Faith and Humility

Luke 7:1‑17  •  4 min. read  •  grade level: 7
Listen from:
(Luke 7:1-17.)
Here we have the case of the Centurion, and a very full and striking one it is. It is not merely an act of grace, but grace to a Gentile. Nor is this all. The principle on which the apostle rests this question is brought out. “It is of faith, that it might be by grace, that the promise might be sure to all the seed.” Faith, as the great turning point, is introduced. It was no mere theory: it was living faith, and such faith as had not been seen in Israel. Neither was there presumption, but on the contrary, remarkable humility. He recognized the honor God had put upon His people; he sees, holds to it, owns and acts upon it, spite of their low and debased, and, in every other respect, unworthy condition. Despised and failing as they might be, he loved the Jews as God’s people, and for His sake, and he had built them their synagogue. Unfeigned lowliness was his, though (yea, rather, for) his faith was far beyond those he honored. Consequently, he had a very high apprehension of the power and glory of the person of Christ as divine, reaching out beyond Jewish thoughts altogether. He does not refer to the Lord as Messiah, but recognized in Him the power of God in love. This was blessed faith which forgets itself in the exaltation of its object. He saw not Jesus, it would seem, but assuredly gathered from what “he heard,” that diseases were nothing to Him but occasions wherein to display His absolute authority and His sovereign mercy.
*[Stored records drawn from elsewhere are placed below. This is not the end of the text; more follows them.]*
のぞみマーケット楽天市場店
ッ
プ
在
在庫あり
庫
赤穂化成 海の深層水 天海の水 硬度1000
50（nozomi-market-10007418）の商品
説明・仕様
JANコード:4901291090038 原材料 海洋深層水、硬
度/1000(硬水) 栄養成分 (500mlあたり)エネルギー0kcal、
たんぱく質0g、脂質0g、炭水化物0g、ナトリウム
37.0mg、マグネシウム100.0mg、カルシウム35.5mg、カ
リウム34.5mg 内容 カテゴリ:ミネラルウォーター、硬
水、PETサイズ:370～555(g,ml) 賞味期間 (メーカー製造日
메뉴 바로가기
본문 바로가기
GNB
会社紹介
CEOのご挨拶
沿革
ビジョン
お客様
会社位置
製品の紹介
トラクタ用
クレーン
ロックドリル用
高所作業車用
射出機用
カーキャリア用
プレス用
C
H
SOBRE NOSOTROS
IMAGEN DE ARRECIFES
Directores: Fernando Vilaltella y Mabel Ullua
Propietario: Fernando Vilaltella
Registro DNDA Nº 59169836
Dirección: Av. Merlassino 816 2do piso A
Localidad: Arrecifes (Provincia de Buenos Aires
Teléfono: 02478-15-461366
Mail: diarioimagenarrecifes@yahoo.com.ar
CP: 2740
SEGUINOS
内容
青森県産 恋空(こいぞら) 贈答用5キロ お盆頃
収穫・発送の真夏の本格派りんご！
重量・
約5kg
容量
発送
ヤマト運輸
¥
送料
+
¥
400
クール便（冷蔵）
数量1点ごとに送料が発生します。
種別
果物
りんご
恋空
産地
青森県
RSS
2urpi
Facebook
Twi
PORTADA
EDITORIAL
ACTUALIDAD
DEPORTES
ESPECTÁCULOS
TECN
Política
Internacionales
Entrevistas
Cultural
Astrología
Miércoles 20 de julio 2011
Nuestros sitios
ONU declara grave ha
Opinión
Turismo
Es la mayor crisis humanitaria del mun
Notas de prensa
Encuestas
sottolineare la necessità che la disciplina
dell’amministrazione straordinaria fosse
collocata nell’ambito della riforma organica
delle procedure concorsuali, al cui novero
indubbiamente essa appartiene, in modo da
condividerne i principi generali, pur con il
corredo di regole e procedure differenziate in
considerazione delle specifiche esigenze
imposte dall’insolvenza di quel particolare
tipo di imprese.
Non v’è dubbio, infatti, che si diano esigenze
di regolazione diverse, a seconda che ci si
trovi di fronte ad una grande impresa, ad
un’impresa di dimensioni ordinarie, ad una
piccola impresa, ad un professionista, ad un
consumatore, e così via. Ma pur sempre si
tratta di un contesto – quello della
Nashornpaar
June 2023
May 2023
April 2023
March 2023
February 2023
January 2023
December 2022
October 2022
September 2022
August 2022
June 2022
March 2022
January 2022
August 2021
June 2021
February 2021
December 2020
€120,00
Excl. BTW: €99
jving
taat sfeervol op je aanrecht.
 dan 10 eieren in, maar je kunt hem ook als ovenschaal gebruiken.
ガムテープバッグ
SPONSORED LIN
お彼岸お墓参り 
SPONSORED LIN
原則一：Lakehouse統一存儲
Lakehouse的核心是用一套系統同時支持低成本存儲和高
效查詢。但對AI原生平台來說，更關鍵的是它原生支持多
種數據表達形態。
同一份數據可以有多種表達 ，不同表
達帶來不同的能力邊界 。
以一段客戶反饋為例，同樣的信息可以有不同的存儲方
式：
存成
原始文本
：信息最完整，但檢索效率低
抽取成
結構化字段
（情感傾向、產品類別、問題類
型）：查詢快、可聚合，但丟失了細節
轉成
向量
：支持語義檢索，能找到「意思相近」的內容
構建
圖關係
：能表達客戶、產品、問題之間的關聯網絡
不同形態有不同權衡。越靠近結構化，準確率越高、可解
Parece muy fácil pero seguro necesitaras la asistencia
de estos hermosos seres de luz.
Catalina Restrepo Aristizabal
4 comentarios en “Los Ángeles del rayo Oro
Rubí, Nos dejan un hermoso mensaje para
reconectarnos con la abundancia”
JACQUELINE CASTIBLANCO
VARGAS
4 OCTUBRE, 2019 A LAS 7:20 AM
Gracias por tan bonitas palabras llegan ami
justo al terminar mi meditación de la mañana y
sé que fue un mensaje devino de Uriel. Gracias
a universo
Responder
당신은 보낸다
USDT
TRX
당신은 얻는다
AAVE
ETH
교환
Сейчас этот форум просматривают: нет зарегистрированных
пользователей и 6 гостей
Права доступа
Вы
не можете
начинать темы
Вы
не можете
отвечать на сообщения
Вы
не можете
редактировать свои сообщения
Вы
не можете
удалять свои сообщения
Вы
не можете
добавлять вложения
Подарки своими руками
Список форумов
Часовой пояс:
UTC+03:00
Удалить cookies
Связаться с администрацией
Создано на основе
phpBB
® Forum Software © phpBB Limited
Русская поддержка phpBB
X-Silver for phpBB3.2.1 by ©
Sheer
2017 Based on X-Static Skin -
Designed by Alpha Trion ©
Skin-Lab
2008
He was a stranger, and the Jews were God’s people; must not they or their elders be the fittest to bring this wonderful person? For he confided in His mercy as well as His power, and his servant, “dear unto him,” was sick and ready to die. He needed Jesus.
“Then Jesus went with them. And when he was now not far from the house, the centurion sent friends to him, saying unto him, Lord, trouble not thyself; for I am not worthy that thou shouldst enter under my roof; wherefore neither thought I myself worthy to come unto thee: but say in a word, and my servant shall be healed.” There was, surely, the deepest personal respect and affection. Untaught as he might be in other things, he strongly felt the excellency of Christ’s person, and here again with humility correspondent to the measure in which His glory was seen. This message of the centurion’s friends admirably depicts his character and feeling. He told nothing to Jesus of his service to the Jews, spoke of nothing personal save his unworthiness, and this so consistently, that he begged Jesus not to come to his house, as unworthy to receive Him. There was in this soul the exact opposite of doing Christ an honor, by believing on Him, and far from him was the pretense of receiving Christ to set himself up: both, alas! found often elsewhere. The simplicity of his heart is as apparent as his strong faith. There was none such in Israel, and yet it was in one who loved Israel. It was a lesson of grace, in every way, for the crowd that followed Jesus — for us, too, most surely.
Along with grace to the Gentiles came the evidence of power to raise the dead, but here it was manifested in human sympathies, in witness that God had visited His people. (Ver. 11-17.) It was the power of resurrection, a power which was yet to be shown more gloriously and to be the source of that which is new for man according to God — the God who raiseth the dead. It was another and wondrous proof that He is here going, in the character of His action, without the sphere of the law and its ordinances. “For the law hath dominion over a man as long as he liveth.” What can it avail for one who is dead? “But what the law could not do in that it was weak through the flesh, God sending his own Son in the likeness of sinful flesh,” &c. It was grace, indeed, and divine energy, but withal displayed in One who was touched with the feeling of our infirmities. And how astonishingly all the details bring this out! The dead man was “the only son of his mother, and she was a widow.” “And when the Lord saw her, he had compassion on her, and said unto her, Weep not......And he that was dead sat up and began to speak. And he delivered him to his mother.” How exquisitely human, and withal how unmistakably divine!